冷凍鶏肉の中国向け輸出が大幅に増加
2019年1〜11月の冷凍鶏肉輸出量は、前年同期比12.1%増の27万5000トンであった(表5)。ASF(アフリカ豚熱)により消費が豚肉から鶏肉にシフトしている中国への輸出が増加している。2018年3月にタイから中国への輸出が解禁され、さらに2019年11月に輸出認定施設が15工場に拡大した。現地専門家によると、2020年も中国への輸出が拡大すると期待されている。
2019年の輸出鶏肉のうち、もも肉の8割、手羽の5割を中国が占めており、中国への輸出量がタイ全体の輸出量を左右していることがわかる(図12)。このことからも、今後も、鶏肉輸出は中国の豚肉および鶏肉需給に大きな影響を受けると考えられる。
2019年1〜11月の鶏肉調製品輸出量は、前年同期比5.9%増の54万4000トンであった(表6)。
現地専門家によると、2020年も5%の輸出増を見込んでいる。バーツ高は輸出に不利だが、輸出企業はインテグレーション化しており、自社で飼料原料を輸入し、鶏肉および鶏肉調製品を生産、輸出しているため、為替の影響を受けにくいとされている。
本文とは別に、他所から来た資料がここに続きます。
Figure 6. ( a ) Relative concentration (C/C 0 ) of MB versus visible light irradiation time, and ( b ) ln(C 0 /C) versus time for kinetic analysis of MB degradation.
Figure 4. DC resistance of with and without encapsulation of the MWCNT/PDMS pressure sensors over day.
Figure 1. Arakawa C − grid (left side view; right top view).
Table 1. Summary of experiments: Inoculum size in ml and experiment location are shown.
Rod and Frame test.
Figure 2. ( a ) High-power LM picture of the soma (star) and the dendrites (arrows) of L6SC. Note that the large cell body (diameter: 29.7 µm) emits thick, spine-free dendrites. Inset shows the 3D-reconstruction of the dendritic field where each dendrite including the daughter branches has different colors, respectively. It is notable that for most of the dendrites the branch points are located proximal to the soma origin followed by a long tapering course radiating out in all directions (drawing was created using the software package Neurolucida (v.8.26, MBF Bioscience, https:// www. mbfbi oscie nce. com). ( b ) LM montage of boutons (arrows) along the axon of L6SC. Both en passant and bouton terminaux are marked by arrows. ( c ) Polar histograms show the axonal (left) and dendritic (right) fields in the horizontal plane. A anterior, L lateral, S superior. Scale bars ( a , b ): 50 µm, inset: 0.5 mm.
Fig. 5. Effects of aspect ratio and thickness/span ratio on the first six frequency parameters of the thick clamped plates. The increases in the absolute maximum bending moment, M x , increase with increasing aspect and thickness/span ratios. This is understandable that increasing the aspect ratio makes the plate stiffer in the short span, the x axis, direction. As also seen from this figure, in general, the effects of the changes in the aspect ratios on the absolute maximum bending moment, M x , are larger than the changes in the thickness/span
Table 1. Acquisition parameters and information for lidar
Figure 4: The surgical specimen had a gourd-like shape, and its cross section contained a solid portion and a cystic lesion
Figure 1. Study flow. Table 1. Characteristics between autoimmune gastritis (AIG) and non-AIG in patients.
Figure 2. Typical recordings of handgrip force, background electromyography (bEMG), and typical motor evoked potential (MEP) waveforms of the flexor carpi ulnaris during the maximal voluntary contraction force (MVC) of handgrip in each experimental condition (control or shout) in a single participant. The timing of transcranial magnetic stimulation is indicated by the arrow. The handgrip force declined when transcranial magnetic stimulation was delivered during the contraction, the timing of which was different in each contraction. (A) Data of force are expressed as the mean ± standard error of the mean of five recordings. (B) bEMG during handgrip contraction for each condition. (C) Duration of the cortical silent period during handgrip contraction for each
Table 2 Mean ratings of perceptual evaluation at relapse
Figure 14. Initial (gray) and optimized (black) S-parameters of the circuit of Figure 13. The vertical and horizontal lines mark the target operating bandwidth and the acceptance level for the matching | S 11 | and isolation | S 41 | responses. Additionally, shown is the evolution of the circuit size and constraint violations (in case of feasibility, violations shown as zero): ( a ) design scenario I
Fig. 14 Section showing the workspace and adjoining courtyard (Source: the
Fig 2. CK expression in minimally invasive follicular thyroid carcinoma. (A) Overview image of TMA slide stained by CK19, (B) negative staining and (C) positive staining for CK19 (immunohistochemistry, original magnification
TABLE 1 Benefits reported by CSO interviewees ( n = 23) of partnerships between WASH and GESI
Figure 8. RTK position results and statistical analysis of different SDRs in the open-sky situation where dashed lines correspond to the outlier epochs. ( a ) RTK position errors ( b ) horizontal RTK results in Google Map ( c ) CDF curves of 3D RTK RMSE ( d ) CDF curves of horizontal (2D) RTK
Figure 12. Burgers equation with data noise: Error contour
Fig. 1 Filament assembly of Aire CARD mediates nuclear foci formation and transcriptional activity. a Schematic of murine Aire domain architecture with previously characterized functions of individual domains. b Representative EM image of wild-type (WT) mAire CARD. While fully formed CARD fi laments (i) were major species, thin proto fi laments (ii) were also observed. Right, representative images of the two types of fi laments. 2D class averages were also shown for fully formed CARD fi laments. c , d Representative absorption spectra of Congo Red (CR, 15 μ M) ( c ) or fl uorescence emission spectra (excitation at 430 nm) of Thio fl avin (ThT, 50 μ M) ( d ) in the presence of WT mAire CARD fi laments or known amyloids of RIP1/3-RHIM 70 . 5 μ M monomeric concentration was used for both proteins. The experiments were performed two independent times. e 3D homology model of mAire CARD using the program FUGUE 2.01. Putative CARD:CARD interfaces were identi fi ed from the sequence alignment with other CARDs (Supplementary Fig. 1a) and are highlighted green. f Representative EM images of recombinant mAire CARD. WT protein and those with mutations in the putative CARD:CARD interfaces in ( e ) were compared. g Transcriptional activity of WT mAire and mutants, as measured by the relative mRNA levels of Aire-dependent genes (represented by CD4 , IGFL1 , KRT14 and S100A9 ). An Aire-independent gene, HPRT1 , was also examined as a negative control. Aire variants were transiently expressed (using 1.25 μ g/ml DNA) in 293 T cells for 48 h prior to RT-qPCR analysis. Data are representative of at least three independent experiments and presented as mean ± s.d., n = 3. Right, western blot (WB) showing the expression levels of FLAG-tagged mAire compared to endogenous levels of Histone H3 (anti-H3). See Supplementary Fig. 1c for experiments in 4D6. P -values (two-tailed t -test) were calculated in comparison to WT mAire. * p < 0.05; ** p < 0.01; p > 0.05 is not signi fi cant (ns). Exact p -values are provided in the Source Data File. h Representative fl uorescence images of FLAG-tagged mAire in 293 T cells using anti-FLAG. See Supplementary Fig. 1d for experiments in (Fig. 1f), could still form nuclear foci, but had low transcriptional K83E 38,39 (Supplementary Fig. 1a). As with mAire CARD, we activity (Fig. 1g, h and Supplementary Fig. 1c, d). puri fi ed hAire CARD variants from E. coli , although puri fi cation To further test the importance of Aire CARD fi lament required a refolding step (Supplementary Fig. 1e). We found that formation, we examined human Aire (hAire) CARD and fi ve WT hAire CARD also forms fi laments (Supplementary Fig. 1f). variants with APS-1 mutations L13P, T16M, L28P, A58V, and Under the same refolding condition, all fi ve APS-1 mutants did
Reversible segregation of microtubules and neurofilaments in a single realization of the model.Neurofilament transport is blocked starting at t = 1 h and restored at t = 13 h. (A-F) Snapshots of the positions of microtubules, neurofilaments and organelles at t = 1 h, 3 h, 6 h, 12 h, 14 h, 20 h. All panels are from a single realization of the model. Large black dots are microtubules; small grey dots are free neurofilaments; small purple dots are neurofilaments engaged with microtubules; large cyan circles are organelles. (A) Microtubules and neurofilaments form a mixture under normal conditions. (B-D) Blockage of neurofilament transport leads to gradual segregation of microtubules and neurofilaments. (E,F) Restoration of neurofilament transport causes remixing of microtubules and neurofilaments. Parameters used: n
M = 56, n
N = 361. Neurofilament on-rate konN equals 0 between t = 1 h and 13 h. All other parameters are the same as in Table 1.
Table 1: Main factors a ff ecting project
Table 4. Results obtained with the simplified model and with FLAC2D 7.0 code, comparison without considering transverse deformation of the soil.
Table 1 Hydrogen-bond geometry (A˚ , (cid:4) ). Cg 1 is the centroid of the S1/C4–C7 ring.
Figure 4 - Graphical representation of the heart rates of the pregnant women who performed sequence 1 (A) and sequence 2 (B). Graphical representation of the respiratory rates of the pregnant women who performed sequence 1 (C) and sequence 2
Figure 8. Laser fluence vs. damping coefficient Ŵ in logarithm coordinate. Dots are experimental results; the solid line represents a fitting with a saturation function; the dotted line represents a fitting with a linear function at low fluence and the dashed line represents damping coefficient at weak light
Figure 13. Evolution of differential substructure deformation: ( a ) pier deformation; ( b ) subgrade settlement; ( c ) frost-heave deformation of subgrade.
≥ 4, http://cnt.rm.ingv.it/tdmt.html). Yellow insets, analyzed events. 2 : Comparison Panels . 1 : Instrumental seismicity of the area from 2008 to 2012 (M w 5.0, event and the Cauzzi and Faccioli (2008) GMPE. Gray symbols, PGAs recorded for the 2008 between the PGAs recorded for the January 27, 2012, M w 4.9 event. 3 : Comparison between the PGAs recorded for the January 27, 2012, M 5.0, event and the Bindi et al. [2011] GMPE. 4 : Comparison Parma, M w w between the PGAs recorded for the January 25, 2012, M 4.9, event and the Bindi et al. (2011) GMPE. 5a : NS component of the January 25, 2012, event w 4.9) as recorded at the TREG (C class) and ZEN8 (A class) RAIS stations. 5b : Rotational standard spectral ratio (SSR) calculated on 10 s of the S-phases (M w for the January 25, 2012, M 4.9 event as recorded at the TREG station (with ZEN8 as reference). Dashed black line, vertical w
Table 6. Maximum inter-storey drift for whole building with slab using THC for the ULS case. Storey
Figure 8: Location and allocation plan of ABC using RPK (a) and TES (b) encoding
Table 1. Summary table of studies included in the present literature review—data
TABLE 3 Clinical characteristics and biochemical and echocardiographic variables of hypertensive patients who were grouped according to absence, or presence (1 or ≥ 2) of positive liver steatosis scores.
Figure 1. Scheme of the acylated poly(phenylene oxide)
また、米国から中国への鶏肉および鶏肉調製品の輸出が解禁されたが、タイは関税面などで米国より優位に立っており、影響は少ないと考えられている。このため、利益が確保できる日本向けに加え、近年需要が高まっている韓国や中国にも輸出を拡大するとしている。
鶏肉生産量は減少し、鶏肉卸売価格は上昇する見通し
2018年後半から鶏肉輸出量が増加したことにより、鶏肉卸売価格も上昇傾向が続いており、2019年12月は前年同期比12.2%高の1キログラム当たり49.9バーツ(179円、1バーツ=3.59円)となった(図13)。
現地専門家によると、原種鶏(GP)の輸入動向から2019年のひな生産量は3〜4%減になると考えられ、鶏肉生産量も減少する見通しである。
このような中、さらに鶏肉および鶏肉調製品の輸出が増加すると、鶏肉卸売価格は上昇を続けると考えられる。